The path of capital gains is more inclined towards Arbitrum, not Robinhood
The true and clear winner in this launch is not Robinhood, but Arbitrum. Of the net protocol revenue from Robinhood Chain, 10% will flow back into the Arbitrum ecosystem and be allocated between Developer Guild and DAO treasury.
As of the week ending July 9, the best-performing asset among the top 100 by market capitalization is ARB—even though it is just a governance token and does not directly bear gas functionalities on this chain.
This relies on a structural fee-sharing mechanism.
If your goal is to maximize your investment exposure to Robinhood Chain, then betting on Arbitrum might be the smarter choice, as it appears to be more efficient and brings returns faster than directly holding HOOD.
Regulators focus on underlying structures, not meme hotspots
The popularity of cat-themed tokens has no direct relation to the much more important regulatory scrutiny.
The global version of Stock Tokens provided by Robinhood is structurally closer to debt instruments rather than equity. This means that holders do not have rights to claim the underlying stocks, nor do they have voting rights or shareholder rights.
The Classic Stock Tokens initially launched by Robinhood in the EU are essentially derivatives and have already triggered a formal inquiry into their legality from the Lithuanian central bank.
Currently, U.S. users are still unable to purchase the newly launched global version of Stock Tokens.

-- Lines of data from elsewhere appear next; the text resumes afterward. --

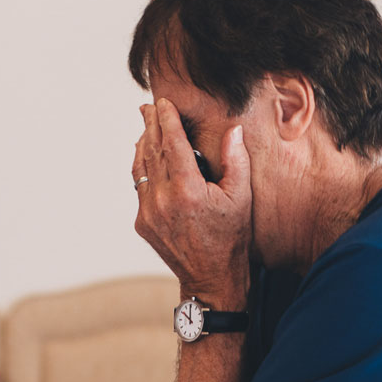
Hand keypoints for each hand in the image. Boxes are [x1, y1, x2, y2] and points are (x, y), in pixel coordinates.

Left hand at [133, 99, 251, 303]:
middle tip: (148, 107)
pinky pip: (140, 187)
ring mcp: (149, 212)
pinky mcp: (142, 222)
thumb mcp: (241, 198)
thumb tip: (234, 130)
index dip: (167, 120)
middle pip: (152, 151)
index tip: (163, 103)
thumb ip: (236, 161)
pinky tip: (147, 158)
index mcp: (188, 190)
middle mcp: (163, 199)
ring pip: (141, 168)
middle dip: (150, 126)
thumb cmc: (232, 237)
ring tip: (145, 126)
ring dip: (143, 144)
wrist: (211, 278)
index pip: (173, 144)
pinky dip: (142, 168)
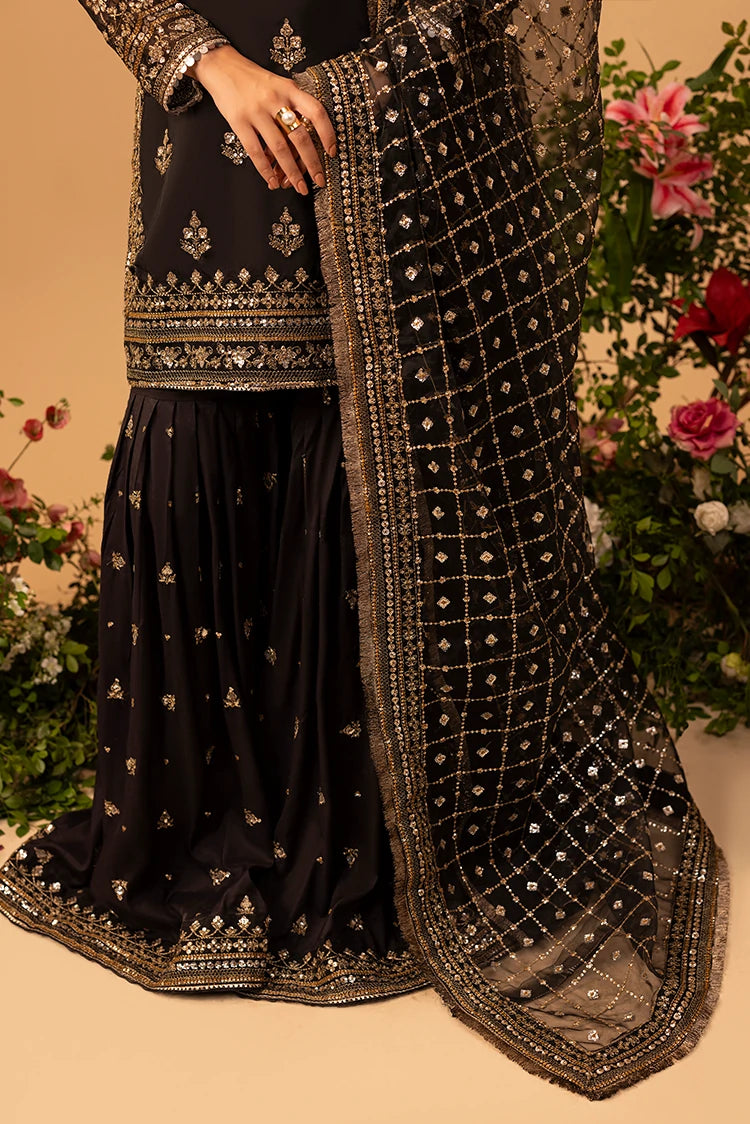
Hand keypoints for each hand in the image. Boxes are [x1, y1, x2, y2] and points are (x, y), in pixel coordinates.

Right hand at [189, 45, 336, 194]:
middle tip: (319, 181)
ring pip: (280, 148)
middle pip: (300, 136)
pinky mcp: (239, 121)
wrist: (221, 65)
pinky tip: (272, 182)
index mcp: (289, 89)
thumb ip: (292, 104)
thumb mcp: (279, 84)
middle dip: (312, 163)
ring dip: (291, 172)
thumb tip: (305, 141)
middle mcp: (275, 99)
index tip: (332, 153)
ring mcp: (257, 111)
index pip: (316, 112)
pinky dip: (265, 170)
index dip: (327, 134)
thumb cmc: (253, 79)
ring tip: (299, 188)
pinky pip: (255, 151)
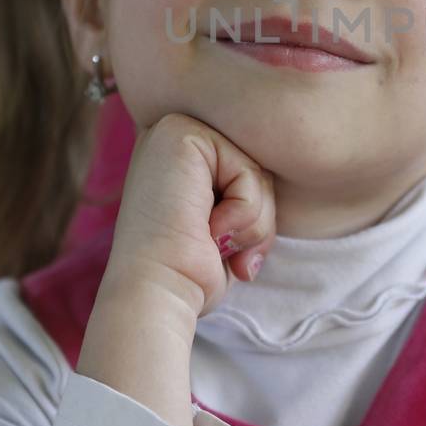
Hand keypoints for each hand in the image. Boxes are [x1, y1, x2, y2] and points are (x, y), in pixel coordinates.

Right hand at [102, 112, 277, 319]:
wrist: (156, 293)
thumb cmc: (187, 274)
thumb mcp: (226, 228)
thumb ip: (242, 195)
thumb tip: (269, 184)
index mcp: (175, 160)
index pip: (244, 173)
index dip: (249, 218)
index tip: (221, 252)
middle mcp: (169, 139)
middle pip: (254, 167)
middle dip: (256, 220)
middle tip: (228, 253)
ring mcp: (170, 131)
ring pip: (255, 169)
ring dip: (251, 222)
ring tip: (214, 241)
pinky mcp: (180, 135)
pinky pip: (248, 171)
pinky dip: (243, 213)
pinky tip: (209, 229)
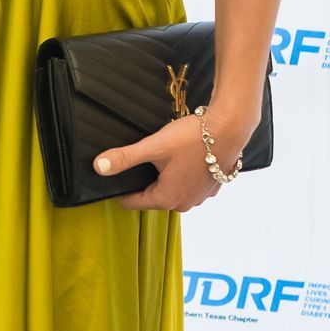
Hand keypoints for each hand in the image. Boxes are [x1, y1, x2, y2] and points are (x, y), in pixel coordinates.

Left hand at [94, 109, 247, 212]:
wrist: (230, 128)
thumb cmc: (193, 138)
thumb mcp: (153, 146)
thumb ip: (125, 158)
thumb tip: (99, 167)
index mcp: (167, 198)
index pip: (134, 203)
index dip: (122, 190)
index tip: (117, 179)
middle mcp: (185, 203)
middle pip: (153, 196)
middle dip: (146, 180)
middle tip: (145, 159)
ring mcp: (200, 196)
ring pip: (173, 189)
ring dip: (166, 177)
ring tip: (166, 156)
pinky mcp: (212, 186)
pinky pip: (190, 184)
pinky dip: (184, 174)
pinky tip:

This precisely illustrates the significant gap that still exists between these new products and the current U.S. securities regulations.
Robinhood's communication with regulators has been ongoing for over a year, dating back to a complete proposal presented in April 2025, with the core aim of promoting a more tolerant regulatory path for the equivalence of digital assets.
The stock market has not unreservedly bought into this narrative
The fluctuations in HOOD's stock price indicate that investors are beginning to feel uneasy. On July 13, HOOD's stock price fell to $108.68, a decline of 4.4% from its previous high. Currently, analysts have given a 12-month average target price of $111.08, which is only slightly above the current trading price, with an overall consensus expectation of “Moderate Buy.”
It is worth noting that JP Morgan lowered its target price to $92 in April, while Needham lowered it to $90, reflecting that the entire fintech sector is undergoing a broader reassessment.
Rather than seeing this as the market pricing in a significant breakthrough at the infrastructure level, it seems more like a response to a new product launch that has a loud promotional voice but still unclear commercialization pathways.
The truly crucial number is 90
All clues ultimately point to the same number: 90.
The gas subsidy will expire at the end of September, and nearly all the growth metrics being discussed have occurred in an environment where “using this chain is completely free” under the subsidy.
This includes transaction counts surpassing Base, DEX trading volume entering the top five, and the meme coin frenzy allowing early CASHCAT investors to see paper gains in the seven-digit range.
The first report demonstrating real-time mainnet operational status will be seen in the Q2 earnings report on August 29, yet it will still be within the subsidy window.
The data that can truly clarify all issues will not be revealed until much later. So far, the market still does not know: whether the RWA asset portfolio, which is only equivalent to 0.4% of a meme coin's market value, can really sustain future growth; nor whether trading volumes, total locked value (TVL), and DEX trading volume can continue to maintain strength after users start paying fees.